▸ **What you will do**:
From the listing below, please restate exactly the lines beginning at the one with "106 178 2.56" and ending at the one with "313 13 13.16", both included, and skip the pictures.

++++++++++

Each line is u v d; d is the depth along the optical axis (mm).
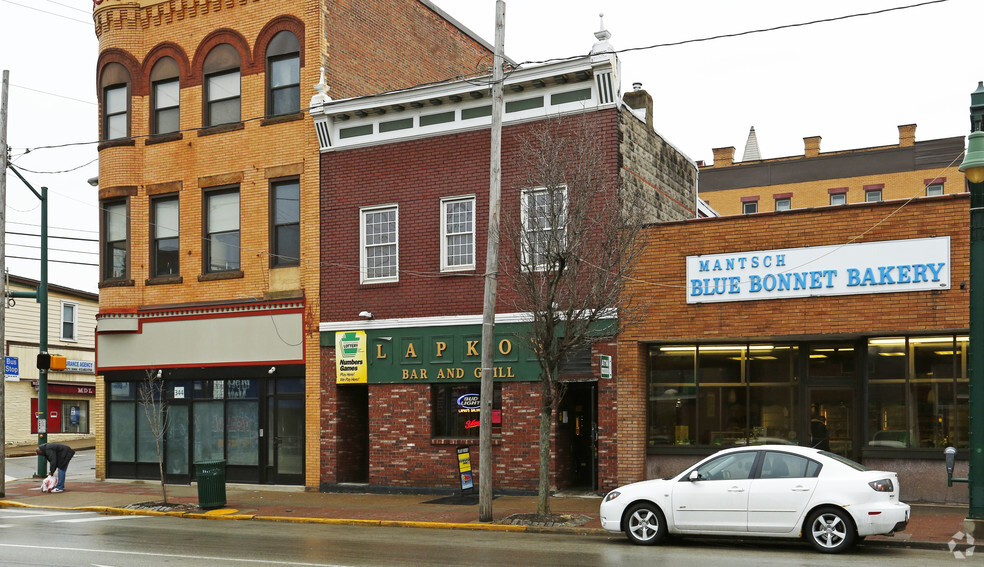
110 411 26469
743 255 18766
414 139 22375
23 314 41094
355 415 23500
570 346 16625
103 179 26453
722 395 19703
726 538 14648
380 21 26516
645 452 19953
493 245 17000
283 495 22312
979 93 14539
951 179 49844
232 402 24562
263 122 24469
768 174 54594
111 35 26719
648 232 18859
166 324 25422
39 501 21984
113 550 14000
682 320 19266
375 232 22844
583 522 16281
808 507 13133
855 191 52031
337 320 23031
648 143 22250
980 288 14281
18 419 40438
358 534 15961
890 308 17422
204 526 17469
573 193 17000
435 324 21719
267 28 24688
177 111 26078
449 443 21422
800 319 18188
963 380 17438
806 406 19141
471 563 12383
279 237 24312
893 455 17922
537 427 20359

++++++++++

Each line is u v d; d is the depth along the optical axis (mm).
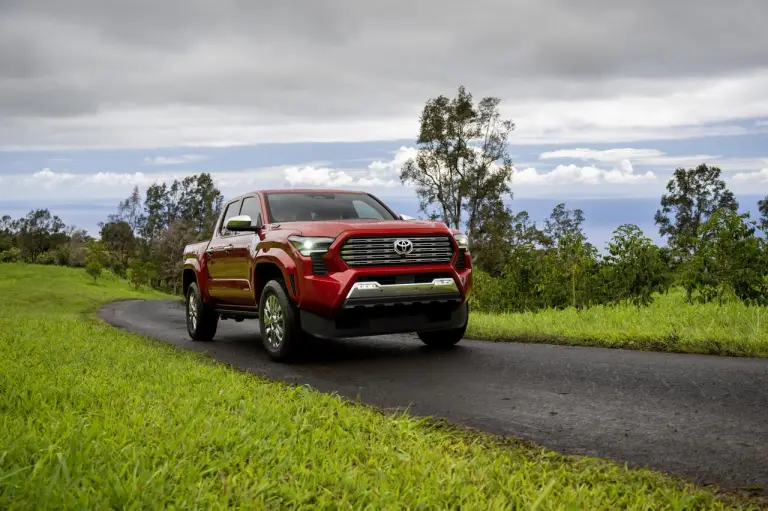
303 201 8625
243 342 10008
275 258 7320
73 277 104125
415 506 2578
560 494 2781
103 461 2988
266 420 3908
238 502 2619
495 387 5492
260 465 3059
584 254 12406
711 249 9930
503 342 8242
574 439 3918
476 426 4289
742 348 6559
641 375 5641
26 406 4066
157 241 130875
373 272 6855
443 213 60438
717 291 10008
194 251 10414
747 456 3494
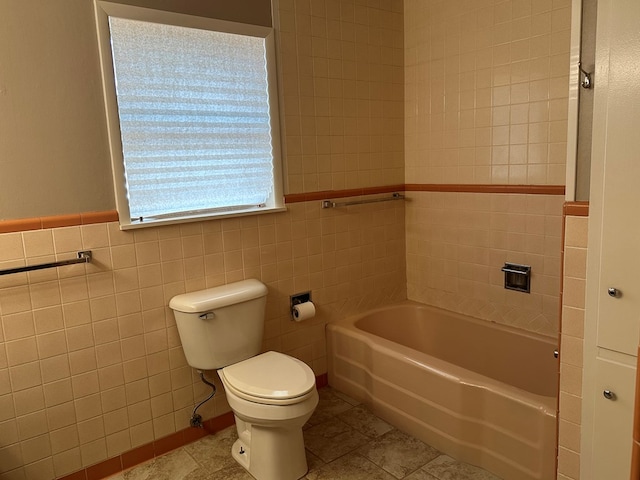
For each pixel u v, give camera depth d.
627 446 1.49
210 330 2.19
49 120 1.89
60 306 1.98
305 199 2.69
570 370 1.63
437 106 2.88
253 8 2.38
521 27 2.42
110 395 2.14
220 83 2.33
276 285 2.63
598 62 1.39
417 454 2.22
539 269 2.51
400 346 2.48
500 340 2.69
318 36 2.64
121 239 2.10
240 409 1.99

++++++++++

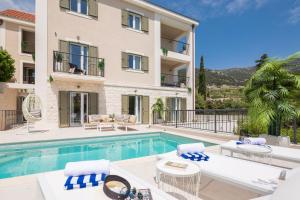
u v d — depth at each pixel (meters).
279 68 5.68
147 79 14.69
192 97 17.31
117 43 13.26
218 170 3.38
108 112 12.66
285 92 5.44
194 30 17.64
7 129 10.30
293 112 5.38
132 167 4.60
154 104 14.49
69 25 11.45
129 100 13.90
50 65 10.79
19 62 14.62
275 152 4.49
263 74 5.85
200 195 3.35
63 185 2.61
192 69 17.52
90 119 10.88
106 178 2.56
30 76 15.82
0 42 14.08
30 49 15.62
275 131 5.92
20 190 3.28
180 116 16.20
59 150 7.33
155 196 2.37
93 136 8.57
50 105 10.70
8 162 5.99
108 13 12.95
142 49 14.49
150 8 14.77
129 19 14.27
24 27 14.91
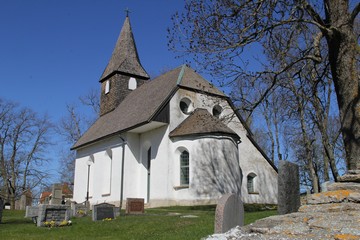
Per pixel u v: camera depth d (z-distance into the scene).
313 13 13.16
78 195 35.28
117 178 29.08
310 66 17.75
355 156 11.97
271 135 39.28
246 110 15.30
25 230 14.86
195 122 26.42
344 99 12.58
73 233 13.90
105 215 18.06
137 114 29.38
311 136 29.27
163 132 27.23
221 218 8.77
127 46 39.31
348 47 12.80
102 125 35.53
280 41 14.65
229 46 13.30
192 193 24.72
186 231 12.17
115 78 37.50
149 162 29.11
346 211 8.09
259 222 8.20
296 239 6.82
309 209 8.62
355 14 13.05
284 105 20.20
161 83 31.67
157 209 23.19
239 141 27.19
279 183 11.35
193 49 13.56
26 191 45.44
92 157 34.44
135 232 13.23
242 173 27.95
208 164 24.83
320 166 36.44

++++++++++

▸ **Answer box**:
106 178 2.56
30 76 15.82
0 42 14.08
30 49 15.62
275 131 5.92
20 190 3.28
180 116 16.20
59 150 7.33
155 196 2.37
93 136 8.57
50 105 10.70
8 162 5.99
108 13 12.95
142 49 14.49
150 8 14.77
129 19 14.27
24 27 14.91
Per pixel u v: camera depth d (z-distance into the scene).
313 13 13.16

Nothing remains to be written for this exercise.